The leitmotif of all the episodes is Milan, the ubiquitous and spot-on backdrop for the film's intentions: it is precisely from the Milanese capital that the series of investigative investigations by Mani Pulite which would have concluded the season of the First Republic, and it is precisely in the Piazza Duomo glimpsed in the episode "The Carnival Party" that the drinking Milan of the 80s has its center, reaching its last blows at the beginning of the decade next.

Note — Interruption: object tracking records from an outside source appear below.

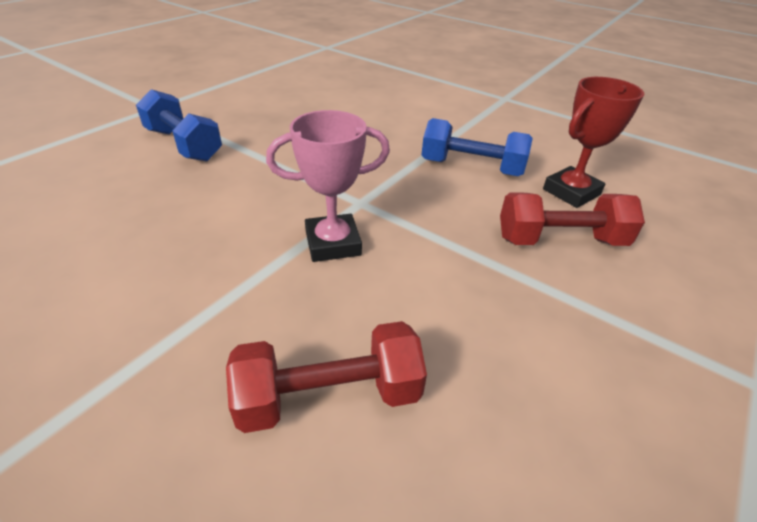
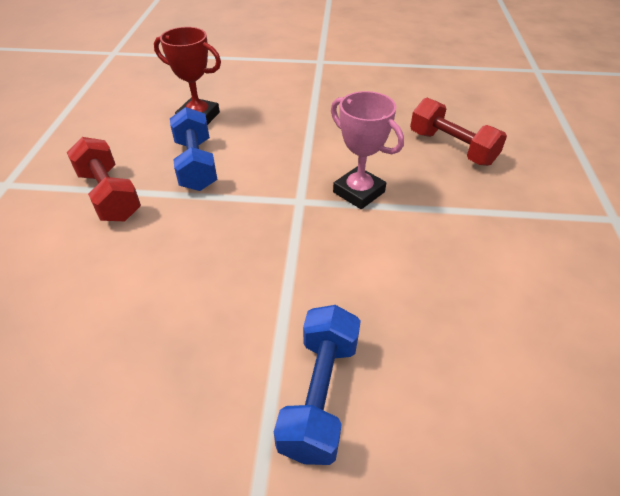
camera: 120 degrees left, 5 degrees up
(560, 240) = (264, 112): red dumbbell -> red dumbbell (109, 195)

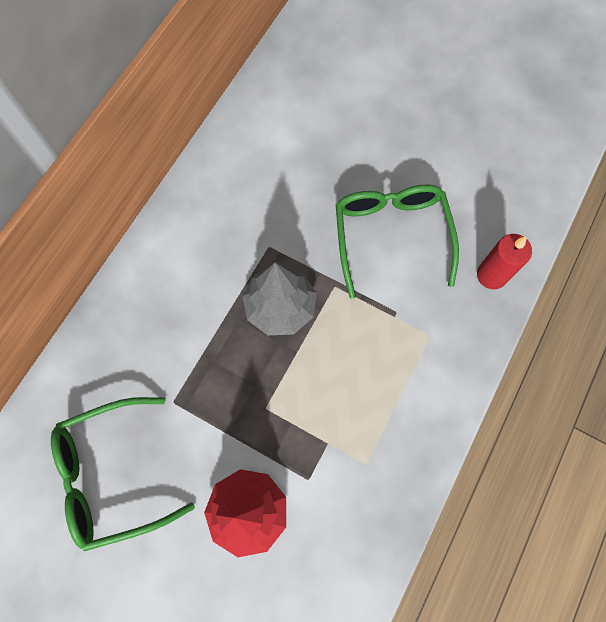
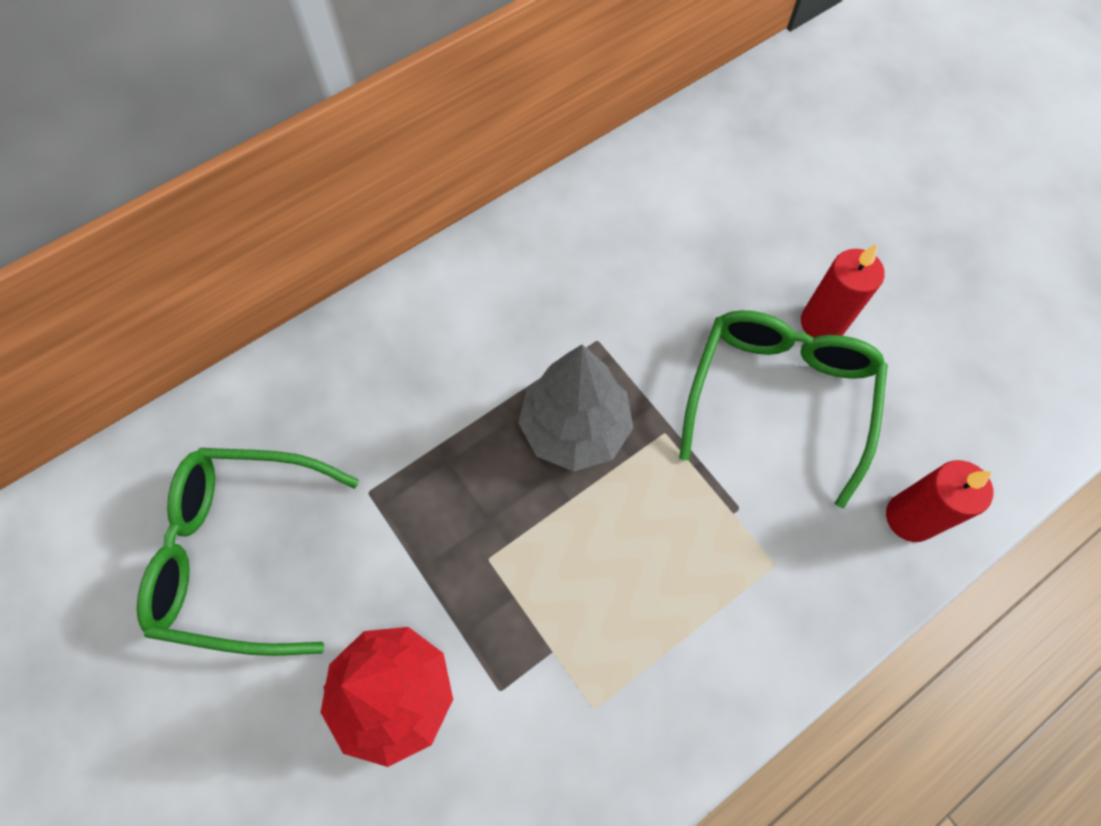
camera: 25 degrees right, 5 degrees down
(397, 179) = (822, 323): none -> red candle

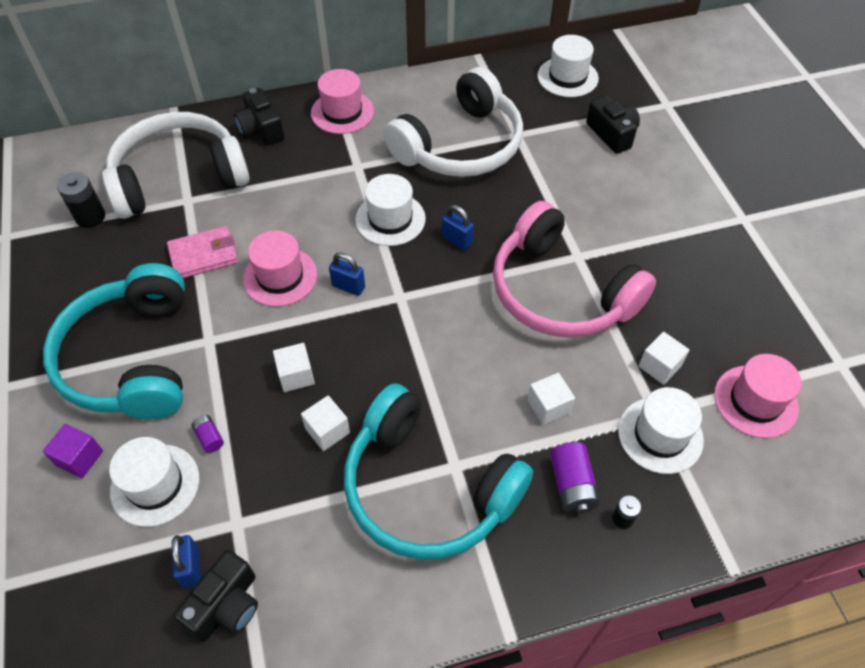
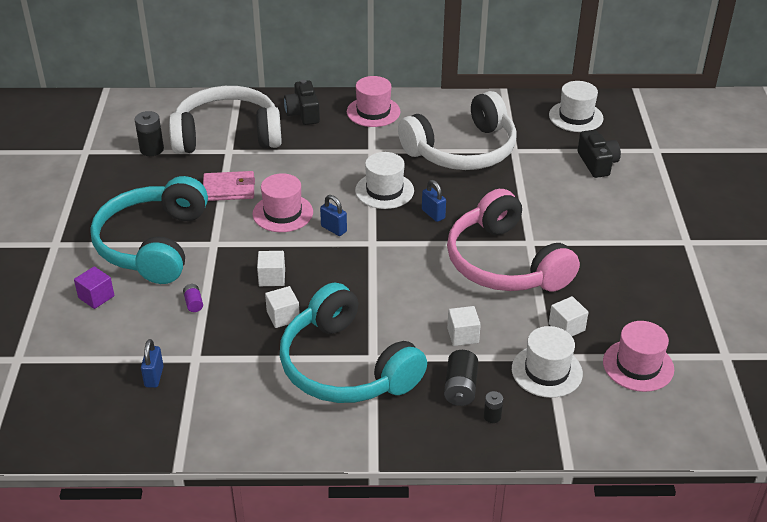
camera: 15 degrees right, 15 degrees down
(155, 485) = (144, 323): white hat -> none
(226, 605) = (171, 404): black camera -> none
(572, 485) = (460, 388): purple battery -> black battery

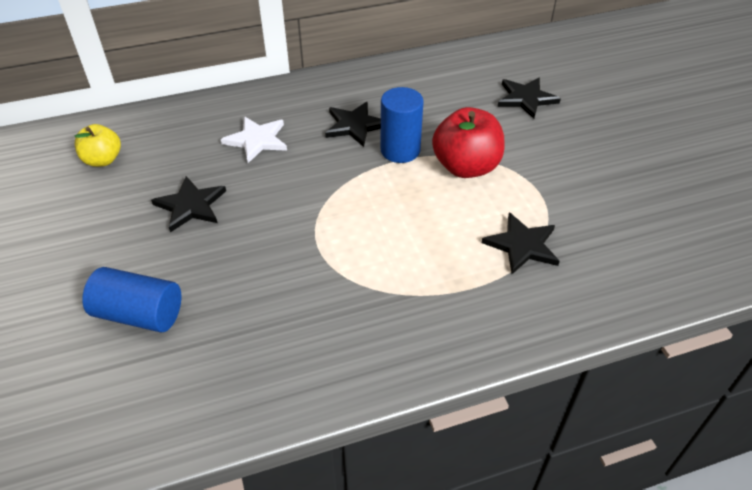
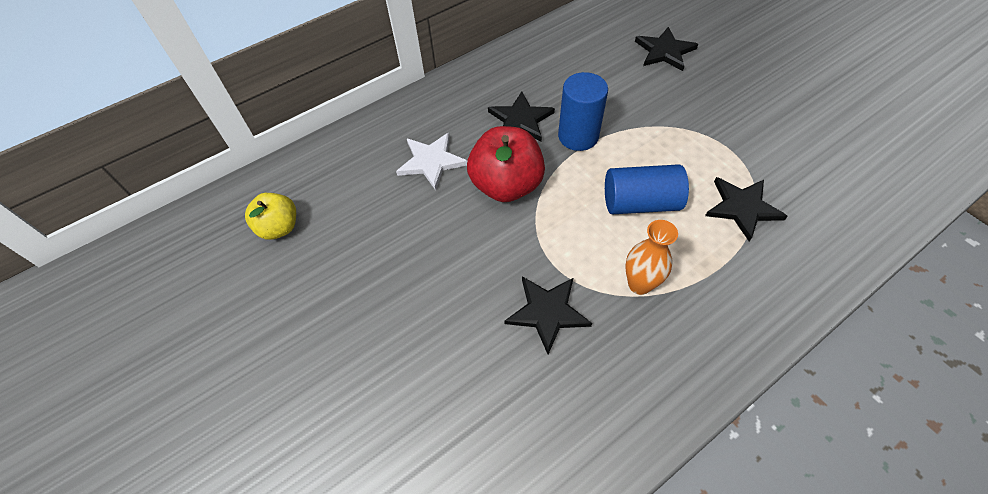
camera: 15 degrees left, 10 degrees up
(139, 314) = (413, 399): blue cylinder -> blue cylinder (640, 203)
(190, 206) = (402, 255): black star -> black star (547, 312)
(386, 281) = (639, 284): none -> orange vase
(466, 167) = (648, 138): red apple -> red apple (506, 185)

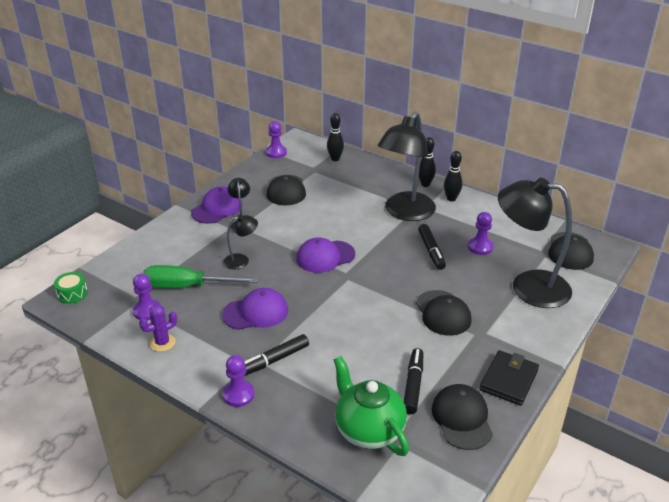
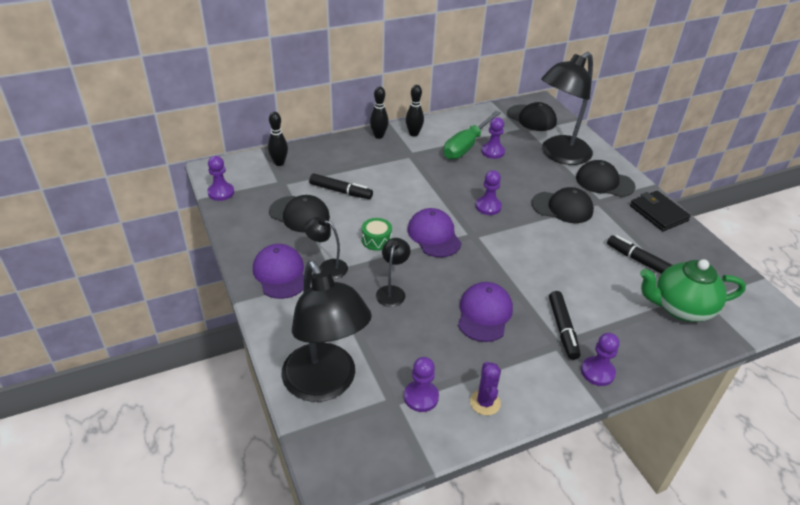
camera: 60 degrees left, 5 degrees up
(72, 294) = (333, 458): green drum -> green drum (376, 240)
(187, 286) = (403, 348): green screwdriver -> green screwdriver (467, 146)
(325, 257) = (434, 235): purple cap -> purple cap turned 150 degrees clockwise
(394, 271) = (488, 206): none -> purple pawn
(405, 213) = (410, 164): black lamp -> black lamp (325, 384)
(431, 251) = (477, 176): black marker -> black marker (341, 191)
(462, 418) = (689, 254): black cap -> black cap (604, 182)

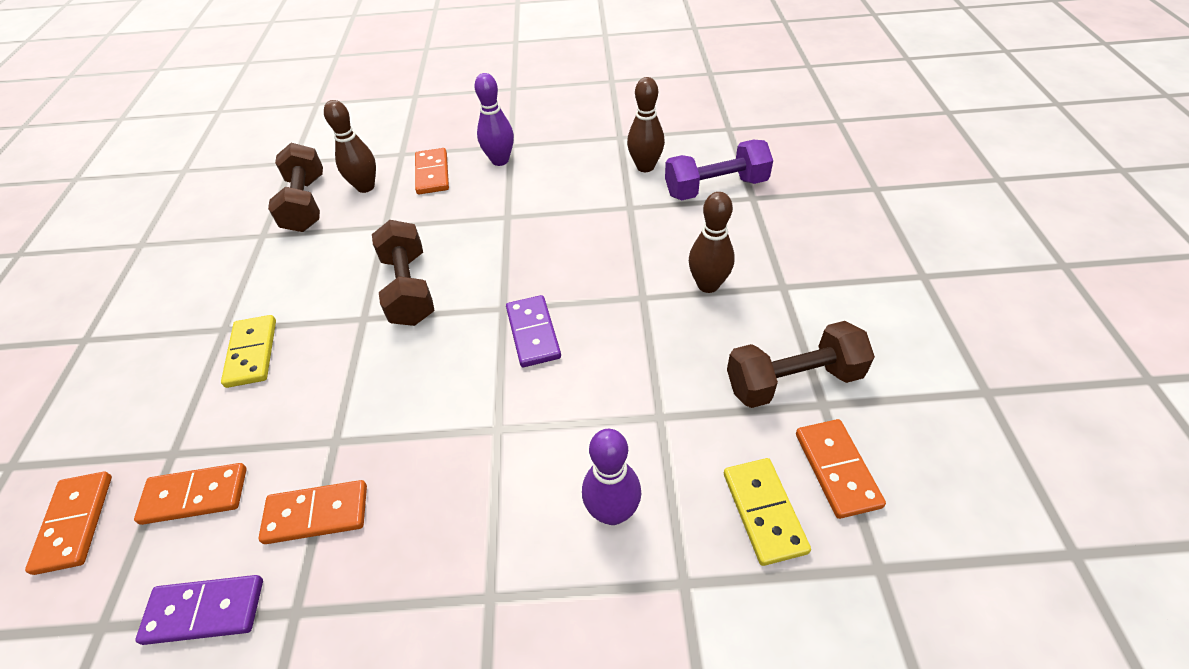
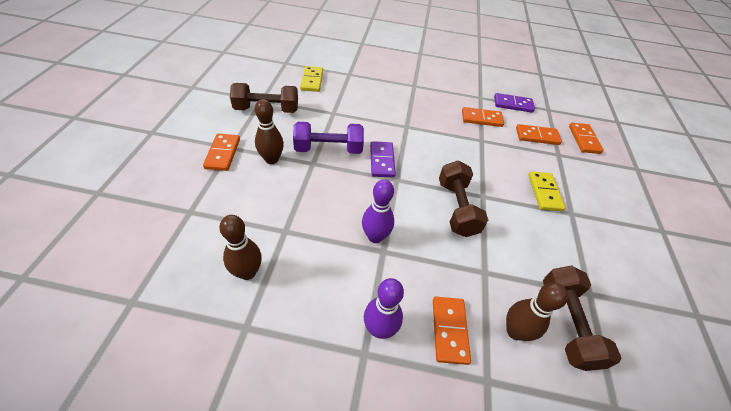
camera: 175 degrees left, 0 degrees up
(612, 512) = (366, 93): purple bowling pin -> purple bowling pin (375, 237)
(715, 188) = (208, 229): purple dumbbell -> purple dumbbell (328, 149)
(837, 469) = (276, 83): orange domino -> orange domino (222, 153)

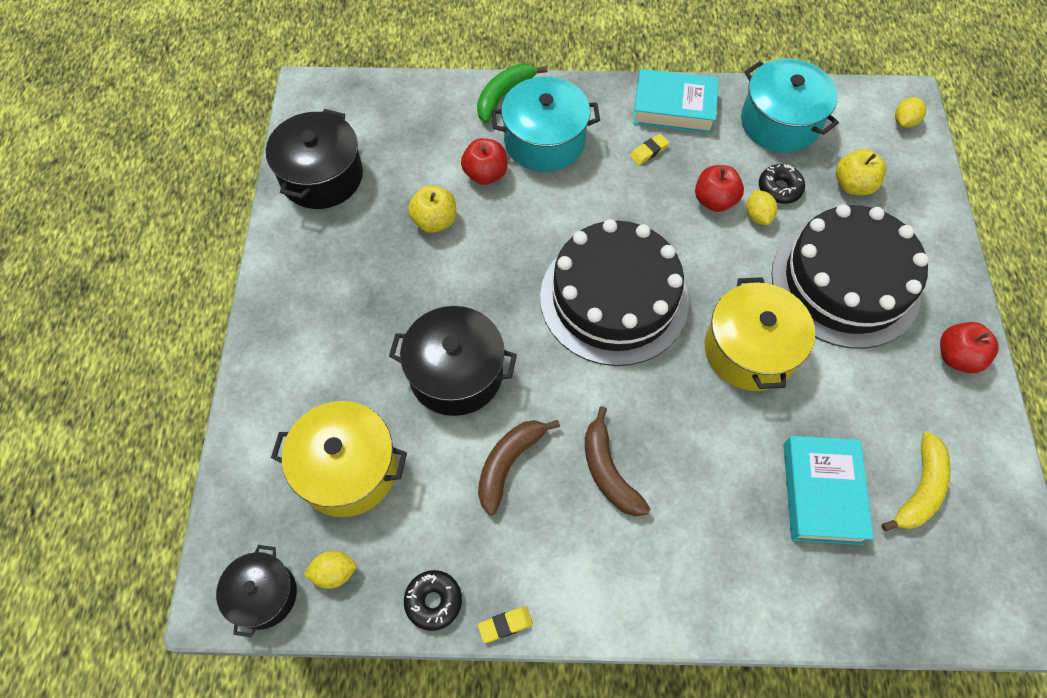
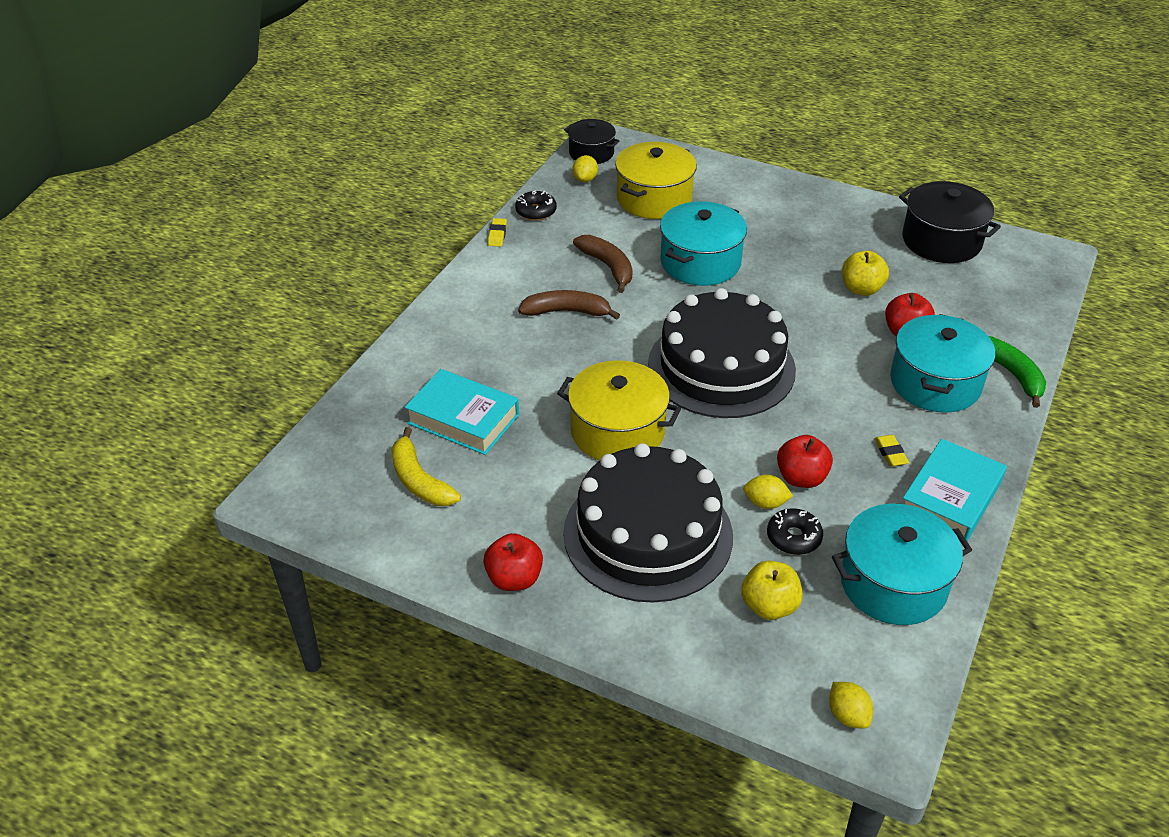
camera: 115 degrees right, 20 degrees down
(456, 373) = (700, 262): black pot -> turquoise pot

A place and a year which, in their coincidence, make the 1990s an unwitting witness to the moment in which Italy leaves behind the idea of ​​widespread well-being (in 1991 there is an overtaking which for a short time makes the country the fourth largest economy in the world, followed in 1992 by the blood and tears maneuver to save public finances) and a political order established at the end of the Second World War to enter an era that is still ongoing, where stagnation and economic crisis are constant keywords while Silvio Berlusconi and the Lega are still holding court in the political debate.

From a strictly cinematographic point of view, the premise of Anni 90 has noble roots, inspired by another episodic comedy to which Oldoini himself is very Legato: I mostri , a 1963 film by Dino Risi starring two protagonists such as Vittorio Gassman and Ugo Tognazzi, of which the director from La Spezia made a spiritual sequel in 2009 entitled I mostri ogg i . If the cynicism of Anni 90 is caciarone, goliardic, in line with other comic products of the period, that of I mostri is so sharp and anomalous that in tandem with the versatility of the Tognazzi/Gassman duo makes it a milestone of Italian cinema: even one of the cruellest scenes of Anni 90, the one that mimics the Telefono Azzurro with the son of Nino Frassica beaten by the latter together with Ezio Greggio, does not come close to the ruthless indifference of Tognazzi who, watching with his wife a Nazi shooting projected on the big screen in a cinema, he proposes to the woman to redo the wall of their villa like the one that can be glimpsed behind the condemned men.

In a rare combination of timing, immediacy and authorial dignity, the 90s offers a faithful portrait of the year in which the Italy we know today was born under the mask of disengaged comedy, without the documentary pretensions of products with a similar setting as 1992 - The series, but without at the same time slipping into the farcical like S.P.Q.R. - 2000 and ½ years ago, comedy by the duo Boldi & De Sica of much bigger grain that transposes the events of Tangentopoli into ancient Rome. Enrico Oldoini thus gives us an unexpected starting point for understanding what was happening in Italy thirty years ago, with the genuineness of a television program like Telemike that Boldi, at a certain point in the film, can't wait to go home to look.